In 1961, when saying goodbye to the presidency, Dwight D. Eisenhower warned that, because of the Cold War, the country was developing “an immense military establishment and a great weapons industry” whose influence was felt in all aspects of the life of the country. While acknowledging “the imperative need for this development,” he did not fail “to understand its serious implications.”

In particular, he warned that it was necessary to beware “of an unjustified influence” of this “military-industrial complex” within the government. Eisenhower claimed that “every weapon that is manufactured, every warship launched, every rocket fired means, ultimately, a robbery of those who are hungry and do not eat, those who are cold and have no clothes.”

Having reached 13 percent of GDP in 1952, military spending fell to about 6 percent by the end of the Cold War. With the end of the Soviet Union, there was speculation that Americans would no longer have reason for high military spending. In the ’90s, Bush Sr. and Clinton tried to reduce it, but then Bush Jr. and Obama increased it between 3 and 6 percent of GDP. Since 1991, only in 1997 and 2000 was the United States not in a war. In this period, it was involved in about 15 wars, not counting other interventions. Thus, it maintained the trend that reveals that since it declared its independence in 1776, in only 17 years it was not at war.

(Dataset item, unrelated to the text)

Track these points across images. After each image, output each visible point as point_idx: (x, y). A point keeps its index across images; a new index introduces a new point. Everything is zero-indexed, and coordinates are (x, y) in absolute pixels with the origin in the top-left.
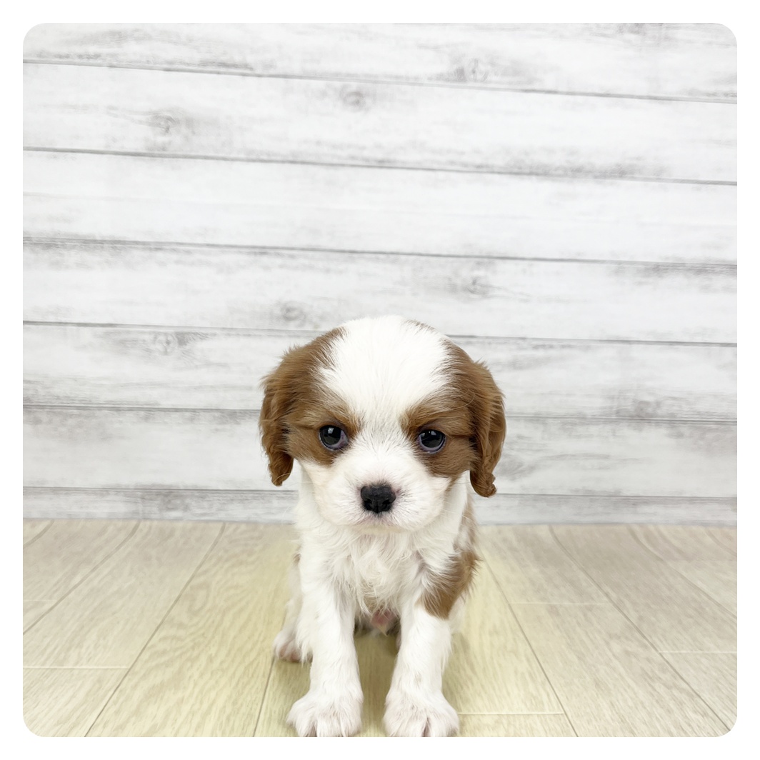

One view of the impact of U.S. military spending in this century is the benchmark of the $93.26 million dollars per hour that the war on terrorism costs, according to the National Priorities tally, bringing the total amount accumulated since 2001 to more than $7.6 trillion dollars.

Immense military spending

Military budget for 2022 was $778 billion dollars, and by 2023 $813 billion dollars was requested. With nearly 40 percent of the world’s military budget, the United States exceeds what the next eleven countries spend combined.

The Defense Department with $715 billion dollars in the 2022 budget is the second-largest fiscal spending item after Social Security. Other agencies are also linked to the military effort: the Departments of Veterans Affairs and Homeland Security, and the FBI. In addition, as Foreign Contingency Operations, with a budget of 69,000 million dollars, the cost of past wars appears. Thus, total military spending in 2021 ended up being almost 934,000 million dollars.

When analyzing the size of military spending, Kori Schake quotes former US Secretary of State Colin Powell, “Show me your budget and I’ll tell you your strategy,” to conclude that the United States must expand its budget by 50 percent to meet the goals expressed by its leaders.

Schake argues that “today’s U.S. military is sized to fight only one war” at a time, below what is intended. Matthew Kroenig of the Atlantic Council said that the United States should prepare to win simultaneous wars against Russia and China, so he believes Congress could even “double defense spending.”

Sharon Zhang is shocked by the budgeted military amount because the Senate did not approve $350 billion dollars a year for crucial social spending to save many low- and middle-income Americans from financial ruin because they considered it excessive.

Biden has already sent $2,400 million dollars in military aid to Ukraine since February. Meanwhile, life expectancy in the United States fell from 78.86 years in 2019 to 76.60 years in 2021. In that context, Yifat Susskind, executive director of the organization MADRE, said paraphrasing Eisenhower “they are stealing resources” from our communities “to feed the endless hunger of the military-industrial complex.”